The high frame rate doesn’t take away from the overall movie, however. It is definitely the highlight of the film, but I got used to it as the film went on. The high frame rate was especially incredible during the action sequences and chase sequences, as the crispness of them made what would normally feel like run-of-the-mill action scenes feel fresh and exciting. There was one fight in particular that ends up in some water and with the high frame rate and the 3D, which is the best usage of 3D since James Cameron’s Avatar, the water seemed to be floating off the screen. I don’t think my jaw could have dropped any lower at that moment.
But when the movie isn’t focused on the action, this is an interesting, yet simple spy thriller about mortality, living with your past, and accepting your demons. After the train assassination, Brogan contemplates retirement only to find out that he is being hunted by the government agency he used to work for. Only, he isn’t being hunted by just any agent, he is being hunted by a cloned version of himself (also Will Smith with some great deaging technology). Smith is outstanding in both roles, but is best as older Brogan, a man haunted by his past who doesn’t want what happened to him happen to a new, younger version of himself. This performance felt like Will Smith coming to terms with his past success. The younger clone is quicker, faster, smarter and supposed to be the “better” version of Brogan, where the real Brogan is older, bitter, and haunted, yet just as good, if not better, than the younger clone. People will always look at Smith and remember his heyday in the late 90’s and 2000’s as the king of the box office and a perennial Oscar favorite. But that doesn’t mean Smith has lost a step, and here, he proves he is still a great actor who commands the screen.

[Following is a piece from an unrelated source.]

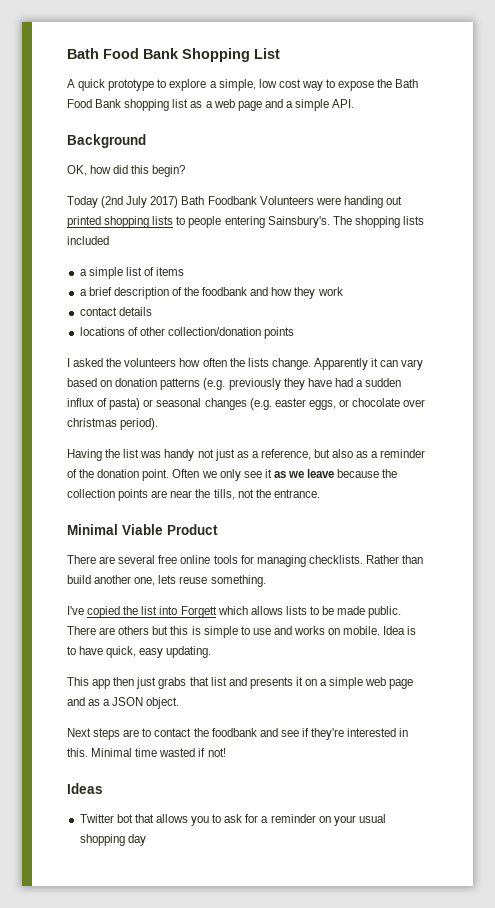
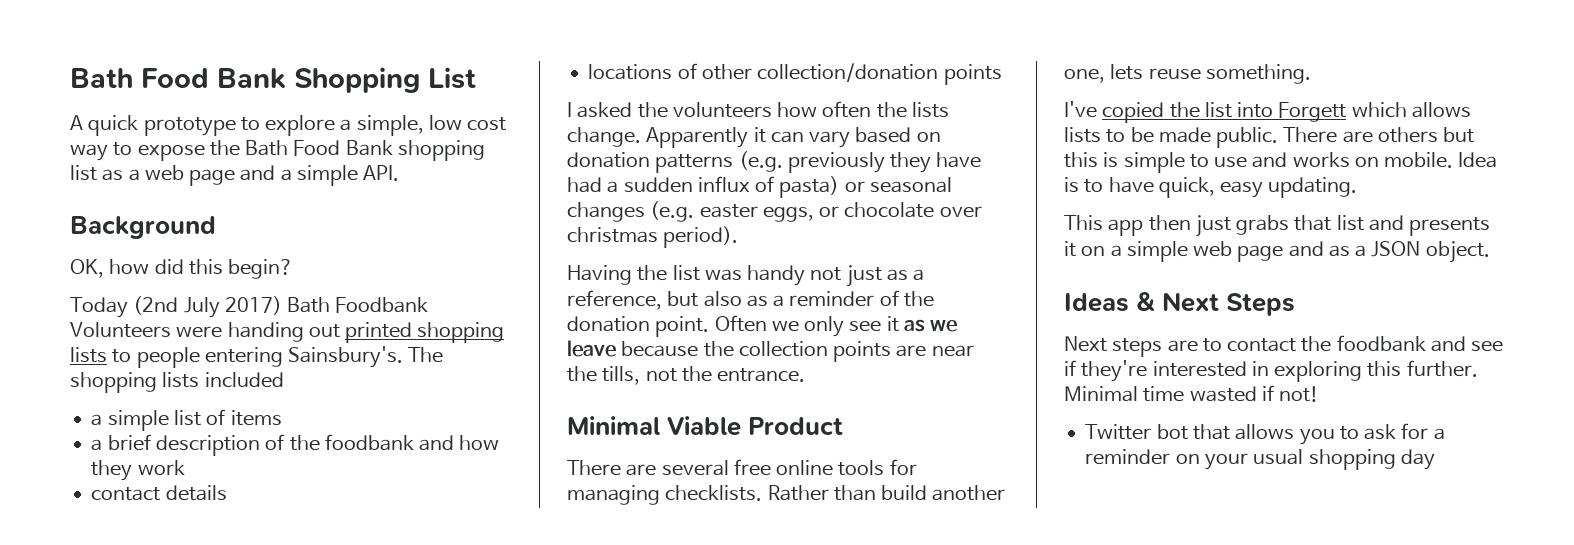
(180, 703) none -> [1064,292,1296,316] // Ideas & Next Steps
[67,748,88,757] this. -> [1274,360,1478,382] exploring this further.
[67,783,103,794] // Ideas -> (1320, 394) none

Gemini Man is not going to be for everybody. This technology is years ahead of its time and when something like that comes along, people will dismiss it as weird or off-putting. But what Ang Lee has accomplished here is nothing short of astounding. I was in awe of the new technology and loved how the film looked. It also helps that the film has a cool plot and great Will Smith performance. Gemini Man might be different, but it’s a game-changer.